Scientists worked on two vaccines by implanting DNA instructions into raccoon pox viruses in order to trick the bats’ immune systems. In order to test the vaccines, they took a few wild little brown bats and exposed them to the fungus before vaccinating them. Out of the 10 bats given the vaccine, only one developed White Nose Syndrome. Out of 23 other bats, 14 that didn’t get the vaccine developed White Nose Syndrome.
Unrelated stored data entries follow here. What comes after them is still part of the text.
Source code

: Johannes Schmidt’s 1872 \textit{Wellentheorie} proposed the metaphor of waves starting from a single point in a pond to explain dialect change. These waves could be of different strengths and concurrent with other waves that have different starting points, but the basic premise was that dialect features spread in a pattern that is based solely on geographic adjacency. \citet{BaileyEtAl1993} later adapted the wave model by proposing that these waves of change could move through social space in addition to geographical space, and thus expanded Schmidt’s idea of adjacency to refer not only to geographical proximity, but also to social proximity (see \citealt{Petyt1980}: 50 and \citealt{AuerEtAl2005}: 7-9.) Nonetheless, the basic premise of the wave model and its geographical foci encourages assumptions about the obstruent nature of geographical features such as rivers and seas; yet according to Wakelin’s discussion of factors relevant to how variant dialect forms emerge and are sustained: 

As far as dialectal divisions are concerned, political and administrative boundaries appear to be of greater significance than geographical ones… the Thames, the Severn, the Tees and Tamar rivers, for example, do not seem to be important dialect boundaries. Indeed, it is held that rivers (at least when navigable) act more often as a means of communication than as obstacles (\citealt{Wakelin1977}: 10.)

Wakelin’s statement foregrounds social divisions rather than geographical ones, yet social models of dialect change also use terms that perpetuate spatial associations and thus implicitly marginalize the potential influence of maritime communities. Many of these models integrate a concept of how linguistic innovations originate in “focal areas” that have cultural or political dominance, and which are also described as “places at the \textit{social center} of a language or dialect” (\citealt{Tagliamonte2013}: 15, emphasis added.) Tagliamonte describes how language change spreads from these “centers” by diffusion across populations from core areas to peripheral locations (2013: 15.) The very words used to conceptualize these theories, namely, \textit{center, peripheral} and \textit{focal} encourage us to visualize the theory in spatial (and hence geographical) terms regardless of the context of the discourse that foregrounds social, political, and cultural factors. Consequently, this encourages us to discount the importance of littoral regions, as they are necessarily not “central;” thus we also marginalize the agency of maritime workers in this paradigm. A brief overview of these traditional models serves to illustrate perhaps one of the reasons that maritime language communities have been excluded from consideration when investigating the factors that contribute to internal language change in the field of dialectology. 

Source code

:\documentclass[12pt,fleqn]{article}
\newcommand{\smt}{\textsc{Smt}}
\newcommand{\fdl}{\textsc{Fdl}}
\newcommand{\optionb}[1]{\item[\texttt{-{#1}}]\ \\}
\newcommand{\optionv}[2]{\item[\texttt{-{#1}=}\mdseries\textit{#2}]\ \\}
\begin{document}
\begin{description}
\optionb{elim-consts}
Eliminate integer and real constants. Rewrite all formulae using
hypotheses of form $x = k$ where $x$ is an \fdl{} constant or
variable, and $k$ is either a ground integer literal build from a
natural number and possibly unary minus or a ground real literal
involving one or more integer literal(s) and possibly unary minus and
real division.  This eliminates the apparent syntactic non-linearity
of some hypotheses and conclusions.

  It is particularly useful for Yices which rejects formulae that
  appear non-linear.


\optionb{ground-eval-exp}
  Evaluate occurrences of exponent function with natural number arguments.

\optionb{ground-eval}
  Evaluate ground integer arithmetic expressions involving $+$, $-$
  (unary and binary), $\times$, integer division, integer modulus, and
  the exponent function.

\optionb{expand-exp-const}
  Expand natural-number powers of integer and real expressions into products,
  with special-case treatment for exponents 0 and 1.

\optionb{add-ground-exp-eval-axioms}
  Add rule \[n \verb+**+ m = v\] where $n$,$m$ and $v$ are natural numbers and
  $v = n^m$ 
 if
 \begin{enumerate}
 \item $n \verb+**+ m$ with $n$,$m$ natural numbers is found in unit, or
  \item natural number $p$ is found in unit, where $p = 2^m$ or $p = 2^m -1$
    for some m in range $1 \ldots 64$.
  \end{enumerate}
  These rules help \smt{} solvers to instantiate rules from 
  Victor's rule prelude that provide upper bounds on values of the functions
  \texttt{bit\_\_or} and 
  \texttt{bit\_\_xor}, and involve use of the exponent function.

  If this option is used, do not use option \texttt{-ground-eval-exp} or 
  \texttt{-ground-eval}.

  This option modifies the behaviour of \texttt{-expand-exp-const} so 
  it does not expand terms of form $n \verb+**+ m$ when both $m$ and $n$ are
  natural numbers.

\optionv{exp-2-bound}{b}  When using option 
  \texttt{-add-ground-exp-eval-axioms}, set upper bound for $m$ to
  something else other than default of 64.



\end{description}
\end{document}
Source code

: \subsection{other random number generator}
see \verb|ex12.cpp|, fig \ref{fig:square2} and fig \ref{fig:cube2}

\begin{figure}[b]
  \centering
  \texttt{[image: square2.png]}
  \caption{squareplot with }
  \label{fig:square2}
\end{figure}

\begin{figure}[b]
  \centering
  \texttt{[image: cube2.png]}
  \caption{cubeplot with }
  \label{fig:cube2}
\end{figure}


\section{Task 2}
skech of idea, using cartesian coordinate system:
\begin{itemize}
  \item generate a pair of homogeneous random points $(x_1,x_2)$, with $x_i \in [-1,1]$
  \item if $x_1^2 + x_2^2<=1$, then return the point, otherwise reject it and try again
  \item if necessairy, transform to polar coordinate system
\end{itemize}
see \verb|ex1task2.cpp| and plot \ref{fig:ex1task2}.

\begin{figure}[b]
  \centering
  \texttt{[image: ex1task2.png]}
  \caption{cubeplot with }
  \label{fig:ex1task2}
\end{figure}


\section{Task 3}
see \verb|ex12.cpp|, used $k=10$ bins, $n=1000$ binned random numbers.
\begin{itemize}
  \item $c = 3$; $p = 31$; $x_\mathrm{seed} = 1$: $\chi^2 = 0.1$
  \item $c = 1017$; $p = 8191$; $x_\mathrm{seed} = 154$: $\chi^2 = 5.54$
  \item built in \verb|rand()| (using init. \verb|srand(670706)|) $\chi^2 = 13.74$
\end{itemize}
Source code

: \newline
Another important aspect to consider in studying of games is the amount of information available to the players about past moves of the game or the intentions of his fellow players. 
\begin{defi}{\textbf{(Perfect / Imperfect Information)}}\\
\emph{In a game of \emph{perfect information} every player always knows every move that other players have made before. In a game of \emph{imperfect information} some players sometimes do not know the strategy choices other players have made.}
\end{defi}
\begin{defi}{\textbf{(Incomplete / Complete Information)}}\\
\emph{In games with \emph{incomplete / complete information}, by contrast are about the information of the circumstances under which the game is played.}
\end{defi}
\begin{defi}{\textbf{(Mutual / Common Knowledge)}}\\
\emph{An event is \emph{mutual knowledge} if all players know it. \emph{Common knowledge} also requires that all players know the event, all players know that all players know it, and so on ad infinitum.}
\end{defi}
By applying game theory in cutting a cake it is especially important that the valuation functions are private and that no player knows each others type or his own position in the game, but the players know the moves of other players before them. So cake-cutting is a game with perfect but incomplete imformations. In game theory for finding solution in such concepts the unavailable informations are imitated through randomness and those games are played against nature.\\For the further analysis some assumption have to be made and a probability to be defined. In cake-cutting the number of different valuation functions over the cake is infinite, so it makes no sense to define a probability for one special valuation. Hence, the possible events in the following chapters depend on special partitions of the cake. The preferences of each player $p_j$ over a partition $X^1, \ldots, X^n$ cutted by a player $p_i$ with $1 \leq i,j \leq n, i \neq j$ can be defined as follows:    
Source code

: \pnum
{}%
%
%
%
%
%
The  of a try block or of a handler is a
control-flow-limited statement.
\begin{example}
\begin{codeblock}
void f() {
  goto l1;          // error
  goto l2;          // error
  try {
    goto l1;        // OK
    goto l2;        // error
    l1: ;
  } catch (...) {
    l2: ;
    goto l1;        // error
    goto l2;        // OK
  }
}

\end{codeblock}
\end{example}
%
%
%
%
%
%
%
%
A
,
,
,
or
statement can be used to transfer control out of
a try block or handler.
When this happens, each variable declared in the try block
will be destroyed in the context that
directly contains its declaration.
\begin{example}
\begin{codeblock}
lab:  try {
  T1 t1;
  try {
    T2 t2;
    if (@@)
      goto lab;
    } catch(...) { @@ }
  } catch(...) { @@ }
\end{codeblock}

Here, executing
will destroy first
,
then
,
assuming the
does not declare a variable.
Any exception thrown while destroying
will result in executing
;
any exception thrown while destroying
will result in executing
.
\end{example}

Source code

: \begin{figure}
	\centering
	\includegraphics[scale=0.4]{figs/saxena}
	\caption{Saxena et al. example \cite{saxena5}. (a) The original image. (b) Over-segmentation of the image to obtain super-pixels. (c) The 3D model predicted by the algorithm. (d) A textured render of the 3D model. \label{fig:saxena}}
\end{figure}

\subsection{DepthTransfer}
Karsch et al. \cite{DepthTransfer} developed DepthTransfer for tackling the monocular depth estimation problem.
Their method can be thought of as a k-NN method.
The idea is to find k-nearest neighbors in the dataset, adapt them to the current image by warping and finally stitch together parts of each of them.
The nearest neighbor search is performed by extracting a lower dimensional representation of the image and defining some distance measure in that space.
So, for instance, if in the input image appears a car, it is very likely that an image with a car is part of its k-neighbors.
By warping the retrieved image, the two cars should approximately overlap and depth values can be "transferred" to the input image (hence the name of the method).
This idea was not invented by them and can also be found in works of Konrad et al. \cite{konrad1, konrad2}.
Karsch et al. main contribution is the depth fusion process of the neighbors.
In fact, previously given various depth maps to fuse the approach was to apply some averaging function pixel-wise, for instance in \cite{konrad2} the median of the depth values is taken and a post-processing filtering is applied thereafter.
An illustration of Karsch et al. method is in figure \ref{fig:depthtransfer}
Fueled by the results of the first trial, the researchers used an oral vaccine as well as the injections. After 126 days, 88% of the bats who received the oral vaccine survived the experiment and 80% of the injected bats survived. The bats that lived lost around 34% of their body weight. The 30% of unvaccinated bats who were exposed to the same fungus lost 55% of their body weight, and unfortunately died. Researchers believe that by slowing the growth and intensity of the fungus, the bats are allowed a more peaceful sleep in order to combat the fungus.

By combining the two vaccines, the researchers hope to create a stronger jolt to the bats’ immune system. They hope to create a spray version of the vaccine that the bats can lick off their fur. Seeing as bats are very clean animals that groom themselves often, this should work well. Also, since they are very social animals, they would be able to transfer the vaccine to other bats when they nuzzle each other. This technique worked well on a test of another vaccine on big brown bats. Reaching all of the bats will be hard, but if this works, it can help save endangered species.

If you would like to learn more about this, you can do so here.

*Please note the “7 million bats killed” figure was derived in 2011. Since then the fungus has continued to spread and bats have continued to die. We believe this figure grossly underestimates the number of bats that have died from WNS.–Ed.